ROANOKE TIMES

                         Roanoke Times
                 Copyright (c) 1995, Landmark Communications, Inc.

DATE: FRIDAY, March 6, 1992                   TAG: 9203060160
SECTION: BUSINESS                    PAGE: A-5   EDITION: METRO 
SOURCE: GEORGE KEGLEY BUSINESS EDITOR
DATELINE:                                 LENGTH: Medium


STATE HELP GONE; INDUSTRY KEEPS COMING

The Roanoke Valley Economic Development Partnership is generating most of its own business leads because the state has cut its industrial advertising budget from $1 million to zero.

Len Boone, president of the regional development group, told its annual meeting Thursday that since 1990 almost three out of four company prospects have been produced locally.

While Virginia has wiped out its advertising budget, North and South Carolina and other states are spending more than $500,000 on ads each year and the partnership is using mre than half of its $589,000 budget for marketing, Boone said.

While state prospects have declined, he said, the partnership has doubled the inquiries it received in 1990 and again last year. In 1991, the partnership filled more than 1,000 requests for information. It now is working with 19 corporate prospects.

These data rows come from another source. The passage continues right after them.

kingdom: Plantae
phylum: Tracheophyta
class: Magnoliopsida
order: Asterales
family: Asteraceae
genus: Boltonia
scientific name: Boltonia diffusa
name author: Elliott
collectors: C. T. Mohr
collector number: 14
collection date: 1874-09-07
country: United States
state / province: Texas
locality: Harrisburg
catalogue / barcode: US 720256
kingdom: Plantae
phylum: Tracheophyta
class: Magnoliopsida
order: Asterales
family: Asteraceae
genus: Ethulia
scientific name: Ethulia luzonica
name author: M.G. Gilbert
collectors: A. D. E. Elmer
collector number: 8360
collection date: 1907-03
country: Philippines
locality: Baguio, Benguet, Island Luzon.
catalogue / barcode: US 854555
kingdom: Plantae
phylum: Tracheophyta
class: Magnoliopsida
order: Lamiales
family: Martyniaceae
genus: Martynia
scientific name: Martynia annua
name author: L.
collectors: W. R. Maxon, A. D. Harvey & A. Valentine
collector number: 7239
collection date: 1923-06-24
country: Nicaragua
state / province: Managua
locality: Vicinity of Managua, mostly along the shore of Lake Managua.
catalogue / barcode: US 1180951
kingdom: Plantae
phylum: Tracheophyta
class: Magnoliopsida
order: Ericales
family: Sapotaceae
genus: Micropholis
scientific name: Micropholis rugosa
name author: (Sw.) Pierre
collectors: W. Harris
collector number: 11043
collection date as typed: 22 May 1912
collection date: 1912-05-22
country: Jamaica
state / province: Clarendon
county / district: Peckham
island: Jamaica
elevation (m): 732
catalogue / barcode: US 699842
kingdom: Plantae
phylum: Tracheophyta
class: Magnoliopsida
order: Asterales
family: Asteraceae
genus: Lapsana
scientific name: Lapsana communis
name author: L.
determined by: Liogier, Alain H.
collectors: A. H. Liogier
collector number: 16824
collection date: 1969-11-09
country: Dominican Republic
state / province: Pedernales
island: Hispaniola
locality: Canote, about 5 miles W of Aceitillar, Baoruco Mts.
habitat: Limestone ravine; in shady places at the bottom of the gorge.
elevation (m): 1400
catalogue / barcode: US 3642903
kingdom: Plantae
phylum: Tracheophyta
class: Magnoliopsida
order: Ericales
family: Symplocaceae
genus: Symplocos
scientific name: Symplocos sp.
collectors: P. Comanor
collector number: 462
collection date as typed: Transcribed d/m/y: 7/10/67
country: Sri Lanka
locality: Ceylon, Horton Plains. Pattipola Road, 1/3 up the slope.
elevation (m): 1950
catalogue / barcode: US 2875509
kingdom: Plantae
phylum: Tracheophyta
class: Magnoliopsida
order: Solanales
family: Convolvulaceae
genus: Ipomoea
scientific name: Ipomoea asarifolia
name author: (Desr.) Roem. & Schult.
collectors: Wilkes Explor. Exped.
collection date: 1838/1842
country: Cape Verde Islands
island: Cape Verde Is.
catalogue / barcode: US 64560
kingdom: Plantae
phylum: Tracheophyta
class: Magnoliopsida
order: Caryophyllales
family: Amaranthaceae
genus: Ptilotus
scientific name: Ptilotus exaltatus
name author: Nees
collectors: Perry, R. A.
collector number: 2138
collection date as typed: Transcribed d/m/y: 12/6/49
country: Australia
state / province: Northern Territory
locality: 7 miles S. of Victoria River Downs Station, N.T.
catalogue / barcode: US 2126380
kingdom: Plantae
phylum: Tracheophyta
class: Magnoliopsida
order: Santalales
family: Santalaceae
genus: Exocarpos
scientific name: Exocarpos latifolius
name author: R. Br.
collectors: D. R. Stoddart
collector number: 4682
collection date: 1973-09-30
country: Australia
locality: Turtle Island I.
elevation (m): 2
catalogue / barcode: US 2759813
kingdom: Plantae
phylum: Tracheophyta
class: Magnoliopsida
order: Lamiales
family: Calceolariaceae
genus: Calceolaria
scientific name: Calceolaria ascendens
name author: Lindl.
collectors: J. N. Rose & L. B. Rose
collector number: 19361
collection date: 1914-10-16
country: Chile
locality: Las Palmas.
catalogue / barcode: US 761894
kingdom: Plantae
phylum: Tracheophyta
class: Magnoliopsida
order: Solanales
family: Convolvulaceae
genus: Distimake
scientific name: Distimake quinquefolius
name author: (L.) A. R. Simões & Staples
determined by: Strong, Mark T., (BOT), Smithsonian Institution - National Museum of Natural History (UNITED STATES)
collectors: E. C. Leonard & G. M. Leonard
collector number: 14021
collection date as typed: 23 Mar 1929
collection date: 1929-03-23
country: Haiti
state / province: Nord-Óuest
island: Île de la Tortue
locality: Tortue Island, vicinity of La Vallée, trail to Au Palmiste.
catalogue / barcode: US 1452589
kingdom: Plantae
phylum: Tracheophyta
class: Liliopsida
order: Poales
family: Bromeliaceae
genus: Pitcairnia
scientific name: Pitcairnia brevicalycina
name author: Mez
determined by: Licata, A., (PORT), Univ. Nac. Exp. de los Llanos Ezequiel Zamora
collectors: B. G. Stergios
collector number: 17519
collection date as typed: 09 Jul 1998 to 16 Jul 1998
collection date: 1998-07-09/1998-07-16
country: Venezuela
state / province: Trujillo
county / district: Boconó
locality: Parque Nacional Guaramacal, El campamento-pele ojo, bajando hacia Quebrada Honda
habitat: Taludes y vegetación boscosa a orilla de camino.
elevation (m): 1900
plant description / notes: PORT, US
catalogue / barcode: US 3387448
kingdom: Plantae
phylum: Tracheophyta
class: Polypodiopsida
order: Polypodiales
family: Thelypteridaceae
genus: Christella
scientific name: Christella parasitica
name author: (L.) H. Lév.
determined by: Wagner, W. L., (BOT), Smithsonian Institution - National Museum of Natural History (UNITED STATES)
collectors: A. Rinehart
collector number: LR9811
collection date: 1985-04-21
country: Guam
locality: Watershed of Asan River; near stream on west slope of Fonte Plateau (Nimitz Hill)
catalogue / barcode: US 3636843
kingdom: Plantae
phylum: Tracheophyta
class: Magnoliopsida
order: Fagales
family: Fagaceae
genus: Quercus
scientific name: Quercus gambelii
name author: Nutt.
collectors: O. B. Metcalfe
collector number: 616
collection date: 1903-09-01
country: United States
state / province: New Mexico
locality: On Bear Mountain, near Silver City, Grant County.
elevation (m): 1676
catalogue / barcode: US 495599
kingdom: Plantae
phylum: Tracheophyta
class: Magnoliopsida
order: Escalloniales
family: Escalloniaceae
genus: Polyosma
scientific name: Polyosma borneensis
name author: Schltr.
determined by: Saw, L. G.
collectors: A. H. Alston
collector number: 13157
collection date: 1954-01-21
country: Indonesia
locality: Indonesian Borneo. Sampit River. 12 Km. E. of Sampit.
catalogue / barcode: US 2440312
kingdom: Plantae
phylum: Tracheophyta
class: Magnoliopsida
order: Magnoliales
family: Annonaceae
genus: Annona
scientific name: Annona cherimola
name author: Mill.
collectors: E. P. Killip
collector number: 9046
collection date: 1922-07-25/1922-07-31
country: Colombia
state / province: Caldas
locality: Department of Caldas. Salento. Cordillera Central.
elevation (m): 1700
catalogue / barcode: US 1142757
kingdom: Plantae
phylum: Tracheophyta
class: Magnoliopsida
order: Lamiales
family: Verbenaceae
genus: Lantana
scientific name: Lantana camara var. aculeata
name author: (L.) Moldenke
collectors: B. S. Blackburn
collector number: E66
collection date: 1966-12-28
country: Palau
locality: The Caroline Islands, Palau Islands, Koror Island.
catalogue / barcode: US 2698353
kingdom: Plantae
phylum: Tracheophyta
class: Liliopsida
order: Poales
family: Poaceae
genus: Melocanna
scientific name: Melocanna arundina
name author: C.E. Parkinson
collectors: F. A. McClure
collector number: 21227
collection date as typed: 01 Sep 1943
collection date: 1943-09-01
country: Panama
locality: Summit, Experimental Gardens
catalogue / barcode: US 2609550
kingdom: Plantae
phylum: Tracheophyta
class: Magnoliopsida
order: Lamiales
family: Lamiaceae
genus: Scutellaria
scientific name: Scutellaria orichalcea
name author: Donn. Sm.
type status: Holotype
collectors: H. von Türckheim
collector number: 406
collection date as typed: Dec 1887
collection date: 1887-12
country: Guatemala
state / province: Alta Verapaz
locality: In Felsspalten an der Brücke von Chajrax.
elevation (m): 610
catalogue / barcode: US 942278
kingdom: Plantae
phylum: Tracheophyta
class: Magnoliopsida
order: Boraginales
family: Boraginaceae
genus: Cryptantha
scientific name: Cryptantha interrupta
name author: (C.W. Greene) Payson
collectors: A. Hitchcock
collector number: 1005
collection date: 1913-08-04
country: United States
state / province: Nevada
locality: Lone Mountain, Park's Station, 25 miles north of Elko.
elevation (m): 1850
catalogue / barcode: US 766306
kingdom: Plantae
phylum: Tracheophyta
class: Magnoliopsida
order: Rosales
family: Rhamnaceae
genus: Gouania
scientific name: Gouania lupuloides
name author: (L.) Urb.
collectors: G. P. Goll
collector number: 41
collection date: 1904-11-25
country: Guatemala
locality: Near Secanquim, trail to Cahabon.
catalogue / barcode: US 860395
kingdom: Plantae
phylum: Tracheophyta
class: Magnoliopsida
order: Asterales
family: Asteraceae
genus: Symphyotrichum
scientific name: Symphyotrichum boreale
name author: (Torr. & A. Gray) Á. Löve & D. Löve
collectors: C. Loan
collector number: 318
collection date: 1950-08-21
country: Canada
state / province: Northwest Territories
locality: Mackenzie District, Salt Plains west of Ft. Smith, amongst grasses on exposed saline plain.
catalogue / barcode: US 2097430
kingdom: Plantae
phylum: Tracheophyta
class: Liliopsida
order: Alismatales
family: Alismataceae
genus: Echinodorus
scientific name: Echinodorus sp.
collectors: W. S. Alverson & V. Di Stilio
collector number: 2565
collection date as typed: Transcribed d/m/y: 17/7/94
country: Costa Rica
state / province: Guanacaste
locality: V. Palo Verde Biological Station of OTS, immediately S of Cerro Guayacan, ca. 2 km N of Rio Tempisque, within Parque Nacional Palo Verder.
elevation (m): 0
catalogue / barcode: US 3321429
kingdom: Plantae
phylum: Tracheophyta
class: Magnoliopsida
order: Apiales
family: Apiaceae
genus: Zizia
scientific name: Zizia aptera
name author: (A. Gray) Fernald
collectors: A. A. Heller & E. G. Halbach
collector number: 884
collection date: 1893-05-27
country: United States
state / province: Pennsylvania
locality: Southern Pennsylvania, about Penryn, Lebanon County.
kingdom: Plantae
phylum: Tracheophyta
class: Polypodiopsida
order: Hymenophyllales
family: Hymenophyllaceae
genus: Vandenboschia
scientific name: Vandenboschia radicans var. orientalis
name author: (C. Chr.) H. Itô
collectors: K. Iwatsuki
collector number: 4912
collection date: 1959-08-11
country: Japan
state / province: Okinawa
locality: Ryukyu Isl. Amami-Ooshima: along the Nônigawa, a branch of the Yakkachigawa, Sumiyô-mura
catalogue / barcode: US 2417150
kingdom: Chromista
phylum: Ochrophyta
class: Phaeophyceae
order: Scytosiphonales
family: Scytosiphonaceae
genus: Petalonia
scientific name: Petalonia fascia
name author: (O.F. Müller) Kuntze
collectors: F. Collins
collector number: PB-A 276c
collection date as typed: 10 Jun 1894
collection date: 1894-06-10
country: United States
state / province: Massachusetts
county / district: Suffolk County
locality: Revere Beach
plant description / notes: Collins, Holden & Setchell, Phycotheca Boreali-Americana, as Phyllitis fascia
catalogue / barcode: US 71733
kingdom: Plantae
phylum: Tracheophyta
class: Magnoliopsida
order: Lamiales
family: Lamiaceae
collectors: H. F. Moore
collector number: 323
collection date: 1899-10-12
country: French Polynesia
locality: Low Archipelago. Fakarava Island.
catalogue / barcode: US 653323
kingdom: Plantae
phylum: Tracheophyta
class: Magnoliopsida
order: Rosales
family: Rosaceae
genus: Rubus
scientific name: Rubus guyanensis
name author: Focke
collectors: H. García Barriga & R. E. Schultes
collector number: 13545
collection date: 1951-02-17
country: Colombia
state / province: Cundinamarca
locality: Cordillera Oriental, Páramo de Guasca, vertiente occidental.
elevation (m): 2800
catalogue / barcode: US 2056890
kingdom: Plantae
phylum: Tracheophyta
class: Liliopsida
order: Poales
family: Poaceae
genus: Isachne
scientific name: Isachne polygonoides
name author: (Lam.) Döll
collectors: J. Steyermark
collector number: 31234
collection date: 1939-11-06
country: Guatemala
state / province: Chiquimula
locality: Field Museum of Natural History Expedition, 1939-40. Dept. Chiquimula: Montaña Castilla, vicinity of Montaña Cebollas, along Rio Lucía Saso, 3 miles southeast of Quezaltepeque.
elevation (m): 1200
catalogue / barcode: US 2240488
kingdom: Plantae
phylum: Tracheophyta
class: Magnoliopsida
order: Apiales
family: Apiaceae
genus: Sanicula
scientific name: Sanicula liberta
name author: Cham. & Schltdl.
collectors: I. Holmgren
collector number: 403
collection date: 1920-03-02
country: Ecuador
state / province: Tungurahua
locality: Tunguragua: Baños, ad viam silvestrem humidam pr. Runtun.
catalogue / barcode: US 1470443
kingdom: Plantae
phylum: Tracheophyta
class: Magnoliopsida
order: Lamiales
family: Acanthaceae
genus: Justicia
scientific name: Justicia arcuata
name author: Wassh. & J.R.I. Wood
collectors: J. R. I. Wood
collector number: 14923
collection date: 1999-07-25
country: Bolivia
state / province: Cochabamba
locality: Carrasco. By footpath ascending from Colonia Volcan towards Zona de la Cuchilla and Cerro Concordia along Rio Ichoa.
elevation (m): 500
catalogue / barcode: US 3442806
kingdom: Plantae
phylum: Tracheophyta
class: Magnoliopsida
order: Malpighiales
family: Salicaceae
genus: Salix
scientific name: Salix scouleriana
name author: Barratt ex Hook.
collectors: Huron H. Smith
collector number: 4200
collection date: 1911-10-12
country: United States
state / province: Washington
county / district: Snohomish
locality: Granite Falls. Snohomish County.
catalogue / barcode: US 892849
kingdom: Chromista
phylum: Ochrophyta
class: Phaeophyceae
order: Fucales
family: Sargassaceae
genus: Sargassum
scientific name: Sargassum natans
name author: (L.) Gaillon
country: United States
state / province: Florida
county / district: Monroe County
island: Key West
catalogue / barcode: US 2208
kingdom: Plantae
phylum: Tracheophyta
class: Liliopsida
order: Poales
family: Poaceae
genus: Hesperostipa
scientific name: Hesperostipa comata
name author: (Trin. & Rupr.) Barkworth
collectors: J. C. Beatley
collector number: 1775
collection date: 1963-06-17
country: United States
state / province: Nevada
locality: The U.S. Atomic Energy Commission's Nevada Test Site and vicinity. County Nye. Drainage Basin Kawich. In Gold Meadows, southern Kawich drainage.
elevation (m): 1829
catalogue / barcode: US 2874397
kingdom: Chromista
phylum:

Although slowed by the recession, the partnership is "headed in the right direction," Boone said. Because of the experience of Beth Doughty, acting executive director, and her staff, he said, the organization is taking its time "to be sure we find the right person" to succeed Mark Heath, former executive director who left in December for a similar post in Charlotte.

Successful economic development is a marathon, he said; it takes eight or more years to build awareness of a locality, and then there's the search process.

In the past three years, Boone said, the partnership has worked with companies that have proposed making more than $320 million in new investment and creating more than 3,000 potential jobs.

Some companies, such as Grove Worldwide in Salem, haven't moved and Arkay Packaging and Allied Signal dropped their plans, but the partnership "won out against competing communities" - it was the economy that changed their plans, he said.

Boone said more has been achieved in business recruitment in the past three years than in any other three-year period in the past two decades.

Investment by local governments and investors in the partnership's seven-county area "will continually pay off . . . but it won't move an inch without us all behind it."